SFMC SQL & AWS — A Query Studio Alternative.
I heard whispers that the much loved SFMC Labs package “Query Studio” is nearing its end of life.
This article explores an alternative, high performance solution leveraging some AWS products with little to no code (set and forget for .zip files).
Previously I wrote about doing a similar activity with GCP which included some required steps to map field names, this remove the mapping process for the lazy or time poor people out there.
We are going to be exporting data out of SFMC into AWS S3.
From there we will unzip any .zip files with a lambda function, crawl over the .csv files to create tables using Glue for us to then run SQL over in Athena.

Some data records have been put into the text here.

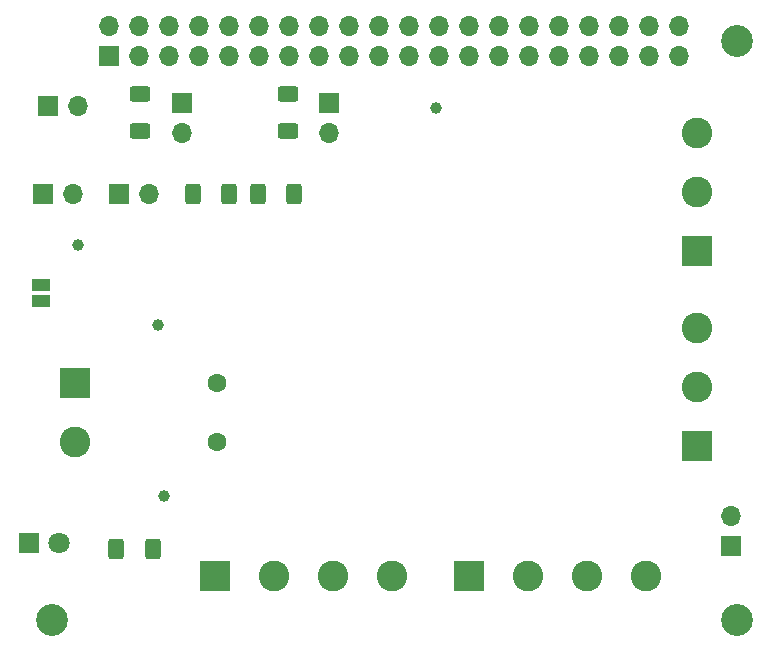
<source format=gbr>
%TF.GenerationSoftware,KiCad,Pcbnew,7.0.1*%
%TF.CreationDate,2024-01-31T00:22:47-07:00*%
%TF.ProjectId,Portal Gun PiHAT,506f7274-616c-4204-9775-6e2050694841,rev?*%
%TF.SameCoordinates,Original*%
%TF.FileFunction,Soldermask,Top*%
%TF.FilePolarity,Negative*%
%FSLAX46Y46*%
G04 Gerber Fmt 4.6, Leading zero omitted, Abs format (unit mm)*
G04 Created by KiCad (PCBNEW 7.0.1) date 2024-01-31 00:22:47*
%MOMM*%
%LPD*%
G01*
G04 APERTURE LIST*
G04 Aperture macros list*
%AMRoundRect*
0 Rectangle with rounded corners*
0 $1 Rounding radius*
0 $2 $3 $4 $5 $6 $7 $8 $9 X,Y pos of 4 corners*
0 Add a 4 corners polygon primitive as box body*
4,1,4,$2,$3,$4,$5,$6,$7,$8,$9,$2,$3,0*
0 Add four circle primitives for the rounded corners*
1,1,$1+$1,$2,$3*
1,1,$1+$1,$4,$5*
1,1,$1+$1,$6,$7*
1,1,$1+$1,$8,$9*
0 Add four rect primitives between the rounded corners*
20,1,$1+$1,$2,$3,$4,$5,0*
20,1,$1+$1,$4,$5,$6,$7,0*
20,1,$1+$1,$6,$7,$8,$9,0*
20,1,$1+$1,$8,$9,$2,$3,0*%
G04 Aperture macros list end*
%ADD10R,1.700000X1.700000*%
%ADD11O,1.700000X1.700000*%
%ADD12C,2.700000*%
%ADD13R,1.500000X1.000000*%
%ADD14R,1.800000X1.800000*%
%ADD15C,1.800000*%
%ADD16R,2.600000X2.600000*%
%ADD17C,2.600000*%
%ADD18C,1.000000*%
%ADD19RoundRect,0.250000X0.625000X-0.400000X0.625000X0.400000X-0.625000X0.400000X-0.625000X-0.400000X0*%
%ADD20RoundRect,0.250000X-0.400000X-0.625000X0.400000X-0.625000X0.400000X0.625000X-0.400000X0.625000X0*%
%ADD21RoundRect,0.250000X0.400000X0.625000X-0.400000X0.625000X-0.400000X-0.625000X0.400000X-0.625000X0*%
%ADD22C,1.600000*%
G04 APERTURE END LIST*
D10*
%TO.C,J1*%
X102725000Y-60500000D03*
D11*
X105265000Y-60500000D03*
%TD*%
D12*
%TO.C,MH2*%
X161500000Y-47500000D03*
%TD*%
D10*
%TO.C,SW2*%
X114500000Y-52725000D03*
D11*
X114500000Y-55265000D03*
%TD*%
D13*
%TO.C,JP1*%
X102550000Y-68200000D03*
X102550000Y-69500000D03*
%TD*%
D14*
%TO.C,D1*%
X101575000Y-90000000D03*
D15*
X104115000Y-90000000D03*
%TD*%
D16*
%TO.C,J6*%
X158150000Y-65300000D03*
D17*
X158150000Y-60300000D03*
X158150000Y-55300000D03*
%TD*%
D18*
%TO.C,TP2*%
X136000000Y-53200000D03*
%TD*%
D19*
%TO.C,R1*%
X123500000Y-55100000D03*
X123500000Y-52000000D03*
%TD*%
D16*
%TO.C,J8*%
X117350000Y-92800000D03*
D17*
X122350000Y-92800000D03*
X127350000Y-92800000D03*
X132350000Y-92800000D03*
%TD*%
D20*
%TO.C,R5*%
X115450000Y-60500000D03*
X118550000Y-60500000D03*
%TD*%
D21*
%TO.C,R3*%
X112050000Y-90500000D03*
X108950000Y-90500000D03*
%TD*%
D18*
%TO.C,TP4*%
X113000000Y-86000000D03*
%TD*%
D16*
%TO.C,J2*%
X105500000Y-76500000D03*
D17*
X105500000Y-81500000D03*
%TD*%
D18*
%TO.C,TP3*%
X112500000Y-71600000D03*
%TD*%
D12*
%TO.C,MH3*%
X103500000Y-96500000D03*
%TD*%
D22*
%TO.C,C1*%
X117500000Y-76500000D03*
X117500000Y-81500000D03*
%TD*%
D20*
%TO.C,R4*%
X120950000Y-60500000D03*
X124050000Y-60500000D03*
%TD*%
D10*
%TO.C,J4*%
X109200000Y-60500000D03*
D11*
X111740000Y-60500000D03*
%TD*%
D18*
%TO.C,TP1*%
X105700000Y-64750000D03*
%TD*%
D16*
%TO.C,J9*%
X158150000Y-81800000D03*
D17*
X158150000Y-76800000D03*
X158150000Y-71800000D03*
%TD*%
D12*
%TO.C,MH4*%
X161500000Y-96500000D03*
%TD*%
D10*
%TO.C,J5*%
X103225000Y-53000000D03*
D11*
X105765000Y-53000000D03*
%TD*%
D16*
%TO.C,J7*%
X138850000Y-92800000D03*
D17*
X143850000Y-92800000D03*
X148850000Y-92800000D03*
X153850000Y-92800000D03*
%TD*%
D10*
%TO.C,SW1*%
X127000000Y-52725000D03*
D11*
X127000000Y-55265000D03*
%TD*%
D10*
%TO.C,SW3*%
X161000000Y-90275000D03*
D11*
X161000000Y-87735000D03*
%TD*%
D19*
%TO.C,R2*%
X111000000Y-55100000D03*
X111000000Y-52000000D03*
%TD*%
D10*
%TO.C,J3*%
X108370000Y-48770000D03*
D11*
X108370000Y-46230000D03*
X110910000Y-48770000D03*
X110910000Y-46230000D03*
X113450000Y-48770000D03*
X113450000Y-46230000D03*
X115990000Y-48770000D03*
X115990000Y-46230000D03*
X118530000Y-48770000D03*
X118530000Y-46230000D03*
X121070000Y-48770000D03*
X121070000Y-46230000D03*
X123610000Y-48770000D03*
X123610000Y-46230000D03*
X126150000Y-48770000D03*
X126150000Y-46230000D03*
X128690000Y-48770000D03*
X128690000Y-46230000D03*
X131230000Y-48770000D03*
X131230000Y-46230000D03*
X133770000Y-48770000D03*
X133770000Y-46230000D03*
X136310000Y-48770000D03*
X136310000Y-46230000D03*
X138850000Y-48770000D03*
X138850000Y-46230000D03*
X141390000Y-48770000D03*
X141390000Y-46230000D03*
X143930000Y-48770000D03*
X143930000Y-46230000D03*
X146470000Y-48770000D03*
X146470000Y-46230000D03*
X149010000Y-48770000D03*
X149010000Y-46230000D03*
X151550000Y-48770000D03*
X151550000Y-46230000D03*
X154090000Y-48770000D03*
X154090000Y-46230000D03*
X156630000Y-48770000D03*
X156630000Y-46230000D03*
%TD*%
M02*

</source>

Data Extracts & File Transfers
For any SFMC Consultant or developer this is bread and butter stuff, we can move, manipulate and manage data via automation studio activities. As of a few months ago SFMC added in AWS S3 (Simple Storage Solution) as an external file location that can be interacted with from SFMC (data import, file transfer out).
This means that we now have the ability to push data out of SFMC and into an AWS instance into an S3 Bucket of choice. This could be a Data Extension extract OR a tracking extract (a zip file comprised of data from the data views and lists).
**TIP: make sure that you choose a delimiter of “|” rather than comma to be safe.
This function is only necessary if you plan to use tracking extracts in SFMC as the output is a .zip file that you need to unzip to get at the .csv files inside.
This function needs to be triggered by PUT on the bucket that your SFMC File Transfer is loading its data.
** TIP: make sure its hosted in the same region as the bucket, also make sure the lambda runtime and memory are sufficient to match your job size (check the lambda doco for max limits)
Code (this should work with a copy and paste — runtime Python 3.8):
This function will unzip and place the files in the same bucket, it will also delete the .zip file that that files came in.
If the file isn’t a .zip it will abort.
Once the automation has run and the Lambda has been executed you will see your raw files in your bucket.
In my example below I exported a data extract with most of the options selected from a sandbox SFMC BU.
From there you can go to AWS Glue and create a crawler, the steps are fairly straight forward and well documented. The crawler is an abstraction of a Hadoop job running over your S3 Bucket files mapping the schema of the files as tables.
Once the crawler has done its crawling you can connect the datastore to Athena and start writing SQL queries!
You can explore your database tables on the left and interact with a tabular query interface and results table in the same UI. You can also do your typical SQL action such as creating tables, views etc.